TASK DIRECTIONS => Ignoring the pictures, copy the data exactly.

RECORDED DATA =>
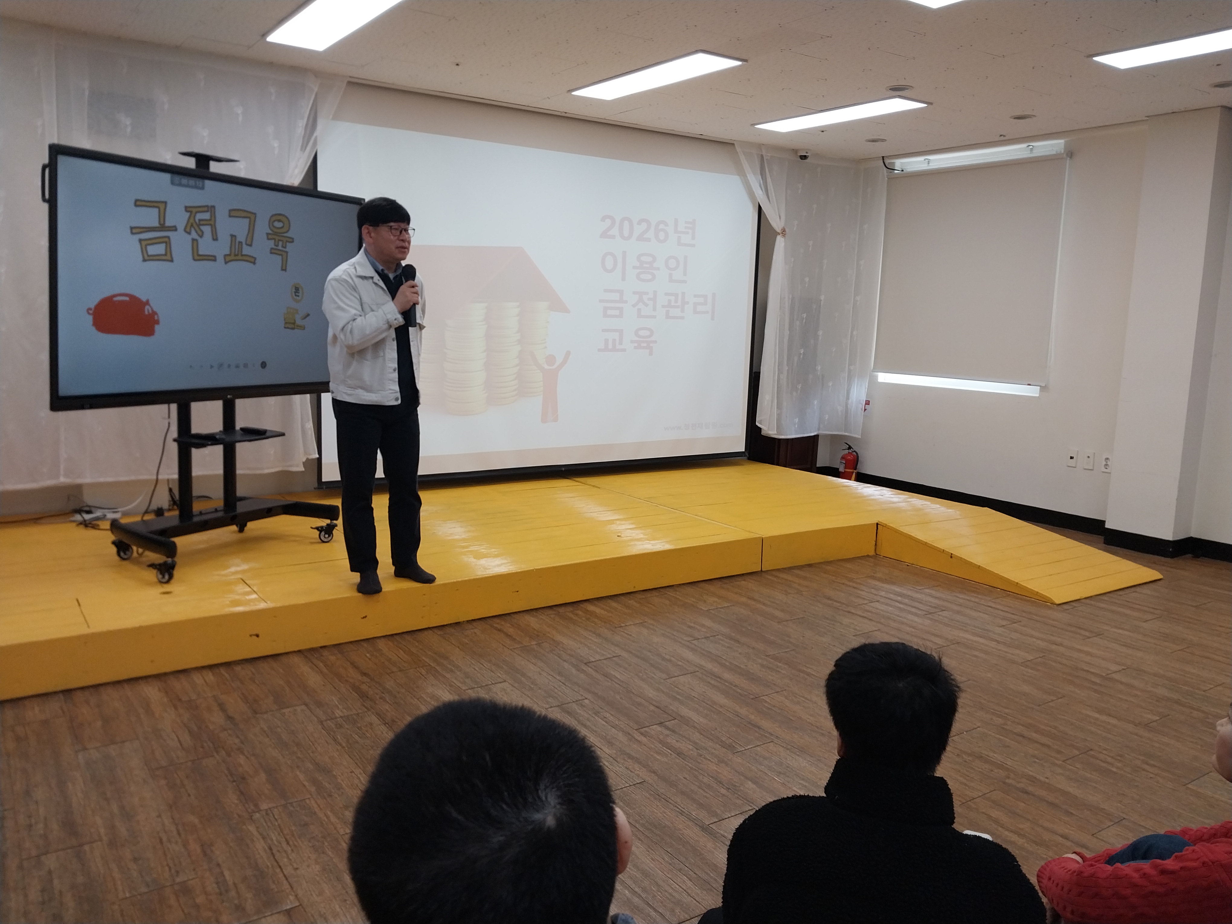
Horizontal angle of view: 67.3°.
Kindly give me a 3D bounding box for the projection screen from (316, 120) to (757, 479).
[{"bbox_3d":[-0.357,-1.122,6.879,3.710,2.408,0.070,-4,11,-34],"label":"projection screen"}]

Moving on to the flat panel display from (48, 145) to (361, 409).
[{"bbox_3d":[-1.824,-0.811,4.351,0.080,1.020,1.700,10,11,26],"label":"flat panel display"}]

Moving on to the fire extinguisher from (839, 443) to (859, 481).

SOLUTION TO THE EXERCISE =>
Horizontal angle of view: 67.3°.
Kindly give me a 3D bounding box for the projection screen from (316, 120) to (757, 479).
[{"bbox_3d":[-0.357,-1.122,6.879,3.710,2.408,0.070,-4,11,-34],"label":"projection screen"}]

Moving on to the flat panel display from (48, 145) to (361, 409).
[{"bbox_3d":[-1.824,-0.811,4.351,0.080,1.020,1.700,10,11,26],"label":"flat panel display"}]

Moving on to the fire extinguisher from (839, 443) to (859, 481).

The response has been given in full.